В 3 часа ночи 17 декабря в условиях плохой слышимости состоялся разговор с Гитлером по телефону. В определенном смысле он имел историческое значение, повлияв на дальнейший ход операций. Гитлер не скупился на обещания помощи по воздуху, а затем последовал очередной приказ стоять до последнего. В дальнейшем боевые генералы германской армии привыкнут к таким словам и категорическим требованиям, но тогда Гудериан был в числе тех, кто слышал их впервые. Он понимал, что слушает человека, решения которого еще более отрицательно скажутся на армии. Шмундт уже уведомил Гудериана, что Браухича собираются отправить в отставку, но его место займет не Гудериан или какой-либо другой военачальник, а сам Гитлер. Таким образом, армии будет привит истинный дух национал-социализма, а глава государства и верховный главнокомандующий берет на себя полномочия приказывать самому себе. Однако тогда Гудериана волновали более насущные проблемы. Относительно того телефонного разговора Либенштейн писал: «Приказ фюрера остановиться, исключавший все увертки, никак не соответствовал реальности. С теми силами, которые имелись в нашем распоряжении, мы его выполнить не могли. Несмотря на все рапорты, те, кто был наверху, не понимали, что мы слишком слабы, чтобы сдержать натиск русских». Несмотря на приказ Гитлера, Гудериан продолжал отступать, но теперь хотя бы видел, откуда исходит основная опасность. Правда, он по-прежнему придерживался утверждения, что оптимисты из ОКХ снабжают Гитлера неверной информацией. В то время, как его группа из двух армий осуществляла планомерный отход, и главную роль здесь играли командиры корпусов, прекрасно представлявшие себе требования момента, Гудериан 17 декабря попросил У Бока разрешения вылететь в Растенбург на аудиенцию у Гитлера. Бок отпустил его: у него хватало своих забот. Боли в желудке усилились настолько, что он решил на следующий день взять отпуск по болезни и не принимать дальнейшего участия в этой кампании.

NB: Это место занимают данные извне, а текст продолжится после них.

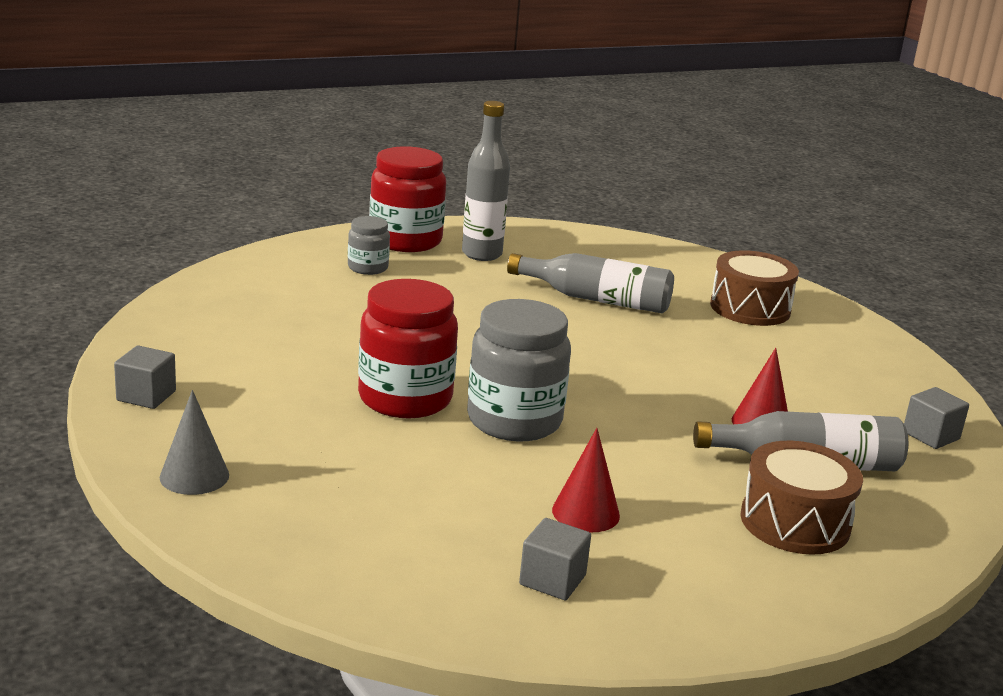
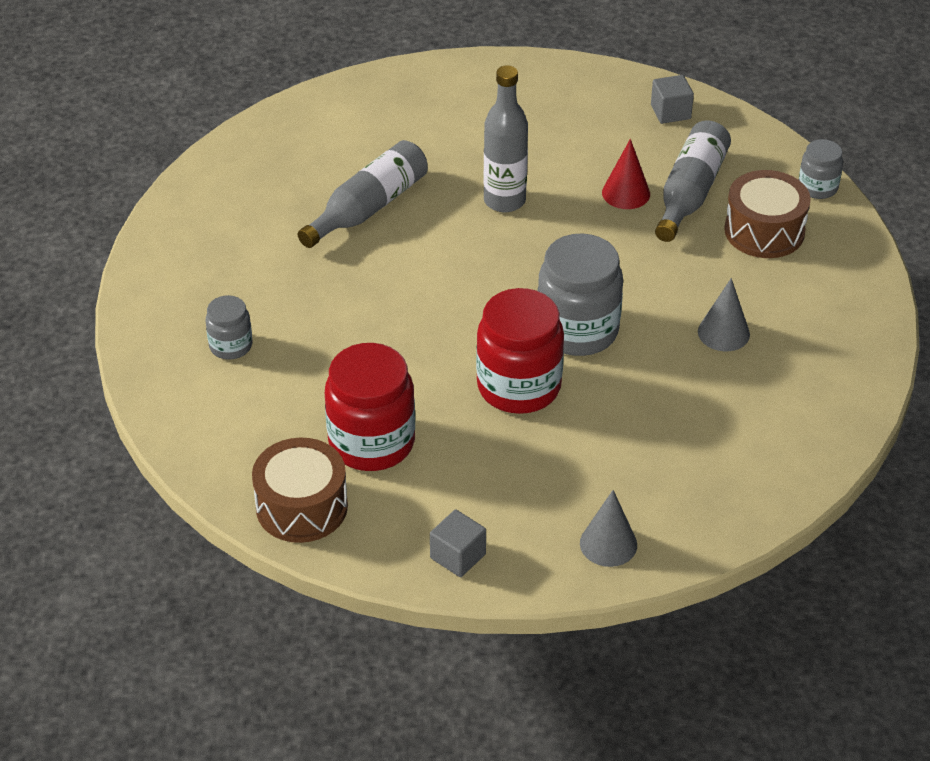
camera: 65 degrees left, 20 degrees up
red jar [369,146,446,252] -> red jar moved to [325,343,415,471]
grey bottle [462,101,510,261] -> grey bottle moved to [484,65,528,212]
grey cube [519,518,591,600] -> none
red cone [552,428,620,532] -> grey cone [698,278,750,351]
brown drum [710,250,799,326] -> brown drum moved to [252,438,348,543]
none -> grey jar [799,139,843,199]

17 декабря Гальдер, зная, что Гудериан рвется в ставку фюрера, начал изводить его придирками, однако 19 декабря атмосфера изменилась. Гальдера вызвал Гитлер и проинформировал, что Браухич смещен, и оперативное руководство отныне сосредоточится в руках самого фюрера. С этого времени начальник генерального штаба должен отвечать только за восточный фронт, а другие театры военных действий будут курировать Кейтель и Йодль из ОКБ. Гитлер оставил за собой право давать приказы на любом уровне командования и в то же время передавал другим те полномочия верховного главнокомандующего, которые его не интересовали. Гальдер мог – и, вероятно, должен был – подать в отставку именно тогда. Но не сделал этого по старой причине – из чувства долга перед армией – и потому продолжал тянуть лямку в непосредственной близости к фюреру, выполняя приказы, в которые не верил.
Не успел Клюге принять командование группой армий «Центр», как между ним и Гудерианом начались препирательства. 17-го декабря Клюге заявил Гудериану, что приказ фюрера прекратить отход должен выполняться неукоснительно: «…таким образом, чтобы, насколько возможно, сохранить армию. Не следует без необходимости отдавать какую-либо территорию, но не следует и удерживать ее, если в результате войскам грозит полное уничтожение». Эта установка была достаточно гибкой, но десять часов спустя после телефонного разговора с Гитлером Гудериан ответил: «Я знаю мнение фюрера и сделаю все, что смогу… Мне нужна свобода действий. Я не могу испрашивать разрешения всякий раз, когда потребуется передвинуть дивизию». Под давлением русских он продолжал медленно отступать в соответствии с духом прежней директивы Браухича, но в противоречии с требованиями Гитлера.